“Case of a lifetime. I bet you don’t get many like this.” I finally find the correct folder and start skimming through, trying to look more interested in the screen than his expression. “We’ve never had so much to report.”
“I’m used to wackadoodles. Got me some lifetime membership right there.” He gives a reticent sigh.
“I hope this helps you to find him.”
“Miss Reeves, I appreciate your professional interest in the matter, but you know I’m not able to disclose anything.”
Listen to him, how he’s playing this. One moment he’s a friendly, authentic homeboy, and the next, a cool and reserved enforcer. A fine balance. He governs it well.
Too well. I’m getting absolutely nowhere. If I don’t calm down, my hands will start to shake again and I’ll give everything away.
I pull the USB stick from my computer and hold it out to him with a smile. “I’m just glad to be of assistance.”
“Thank you, ma’am.”
“A pleasure.”
He hauls himself out of the chair, and I go to follow, striding ahead in my heels so I can pull the door open for him.
“So you think he was at the airport?” I ask.
The agent pauses mid-rise, brown eyes peering over his thick shoulder. He’s very handsome—disarmingly so—and yet there’s the tiniest hint of a nervous boy in moves like this. “Did I not make myself clear?”
“Has he left the country?” I’m babbling now. I want the tiniest hint that they’re not seriously looking into Aeron; not that I can see what they’d want with the airport footage in particular. Unless there’s something I don’t know. “Or was he coming back in?” It can’t be the NFL player on our clip; he was out of state when the murders took place.
“And here was me thinking we were getting on just fine.” The agent pulls his mouth into a blank, straight line. The corner of his eye begins to twitch.
“I just want to know what will happen with my footage, is all.”
“Maybe nothing. It’s a line of enquiry. That’s all.”
“Fair enough.”
Great. No screws loose enough to rattle. I could flirt a little, maybe, but he doesn’t seem like the type to indulge. Not without a couple of drinks in him.

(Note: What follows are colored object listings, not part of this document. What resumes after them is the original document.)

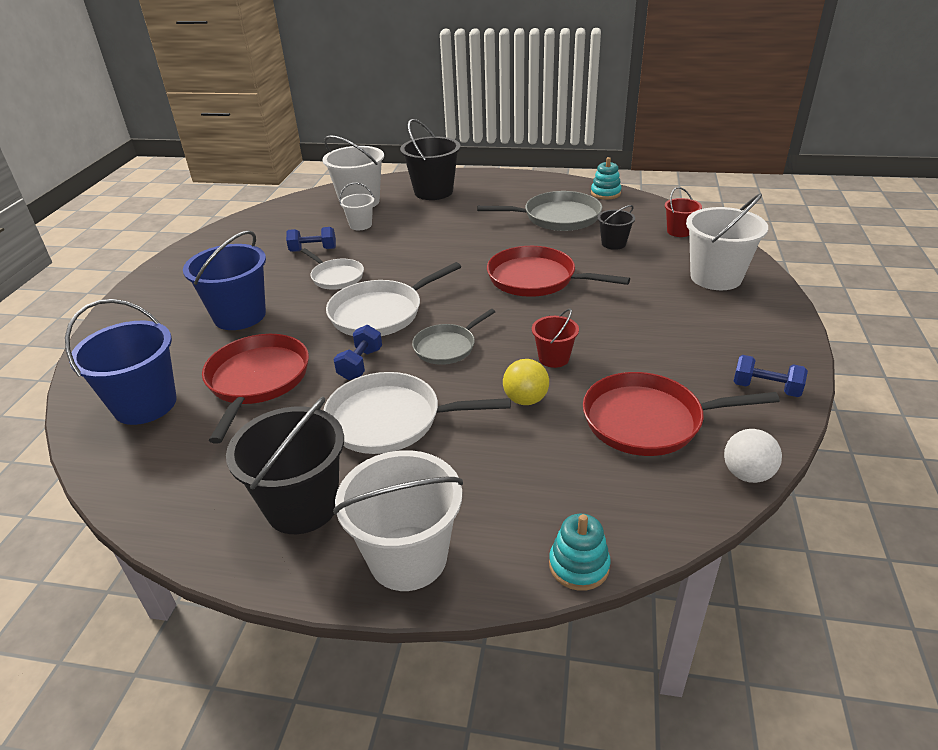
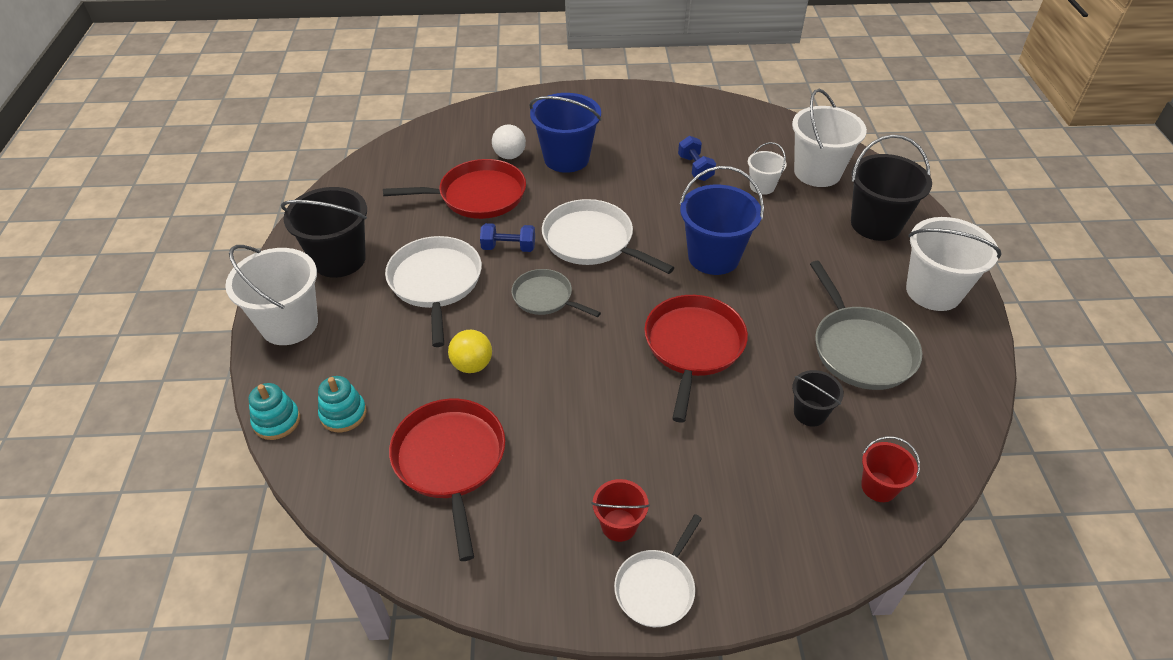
camera: 75 degrees right, 10 degrees up
(145, 404) = (441, 151): blue bucket -> blue bucket (713, 257)
(336, 277) = (648, 196): white pan -> white pan (656, 588)
(554, 358) = (541, 378): red bucket -> red bucket (619, 525)
(605, 193) = (966, 394): turquoise stacking toy -> turquoise stacking toy (343, 414)
(716, 277) = (757, 529): white bucket -> white bucket (933, 291)
(747, 474) = (378, 541): white ball -> white ball (509, 156)
(766, 388) = (516, 569): blue dumbbell -> none

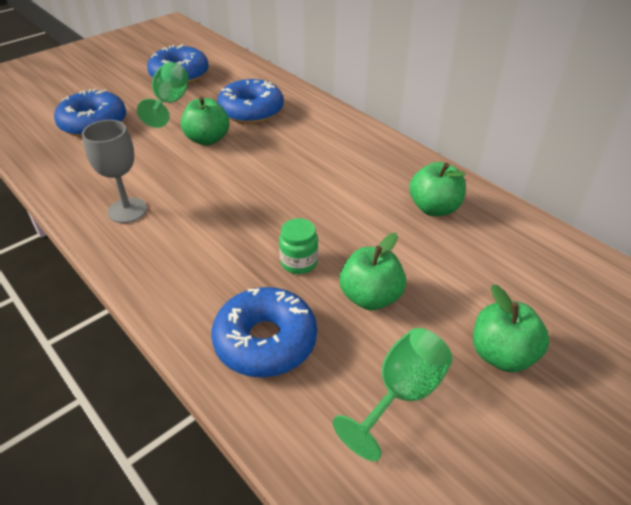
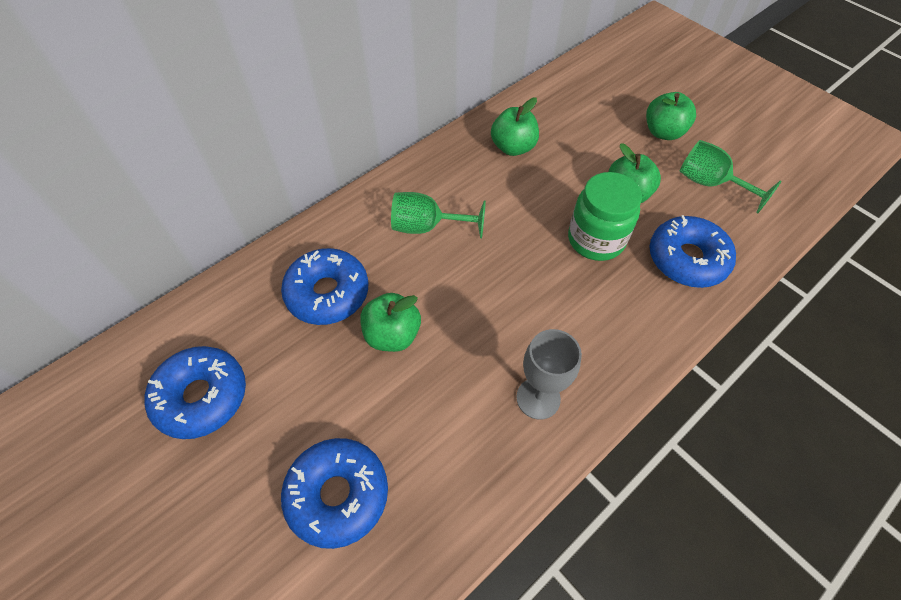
camera: 90 degrees left, 15 degrees up
(169, 103) = (292, 395): green goblet -> green goblet (427, 227)
(299, 262) = (596, 239): green jar -> green jar, size x1.77

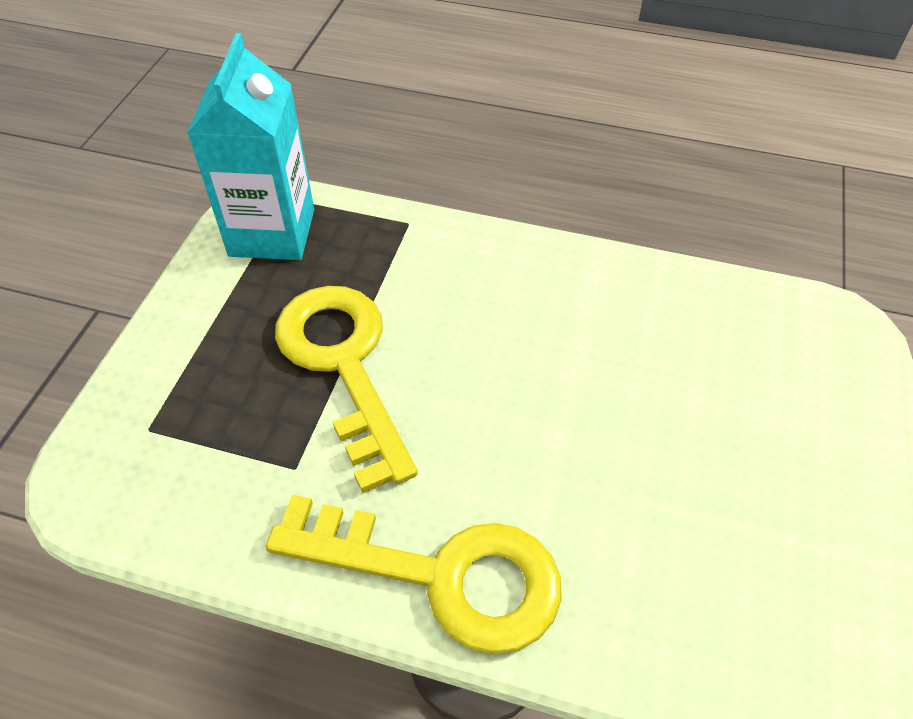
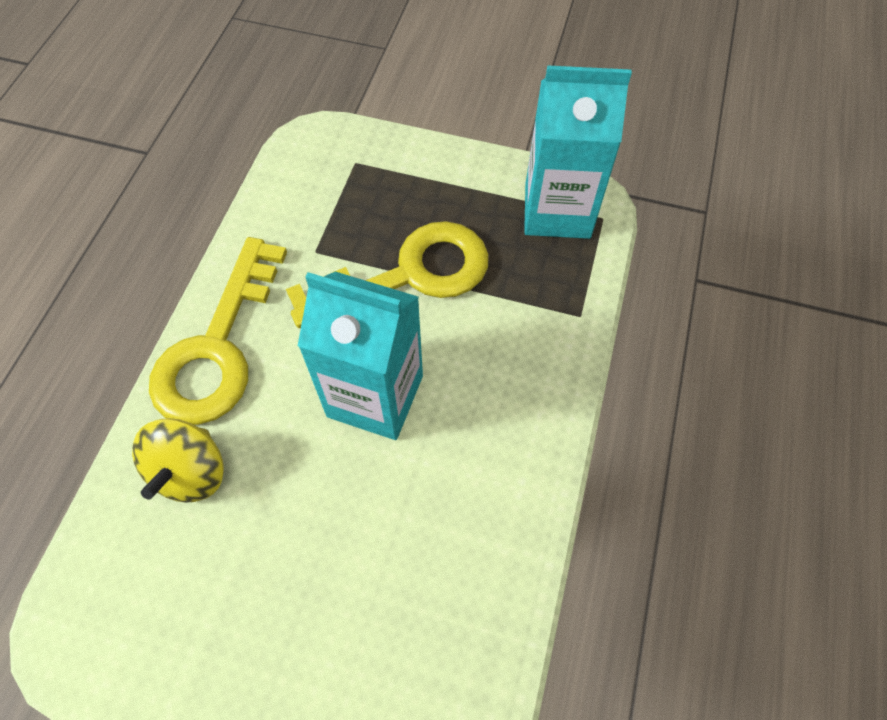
camera: 90 degrees right, 10 degrees up
(506, 393) = (375, 396): none -> turquoise carton
(620, 582) = (191, 472): none -> yellow spinning top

I step aside to let him through the door.
“If you need anything else at all,” I say quietly, “you know where I am.”
“I do.” Said with all the confidence of someone who knows they definitely won’t.
He moves down the hall like a chunk of ocean, tired but rolling on. And I’m empty-handed. I’ve got zilch.
After I shot Aeron, I was interviewed by the police for hours, but I wasn’t afraid then. I was resigned. This is different. I don’t know what the hell to be resigned to.
I have to drop this paranoia. It’s just a “line of enquiry.” Nothing more. We’re safe, safer than we’ve ever been.
I’m going to eat breakfast, take the Blood Honey reports on the chin like a big girl, and then I’ll get back to doing what I do best: work. Fuck feeling powerless. I didn’t end up in prison all those months ago.
I don’t know why I’m acting like I did.
EIGHT YEARS AGO
Aeron
Aged 24
Emily Lore’s NYC apartment
Mom’s parlor hums gently with some cake-decorating show on the TV she has lodged in the corner. It sits amid a tangled knot of potted plants? their leaf-tongues stretching toward the screen at all angles.
“Oh, look at that. My little boy brought me flowers.” Mom steps up from the dining table—a strangely sculpted affair in bottle green glass—and beams at me, which only makes her look weirder. She has a way of looking asleep when her eyes are still open; big, glassy pupils staring over my shoulder, absorbed in lights dancing over nothing.
None of this deflects from the fact that there’s an honest to God planet under her tunic. When was the last time she wore a fucking tunic? With stripes?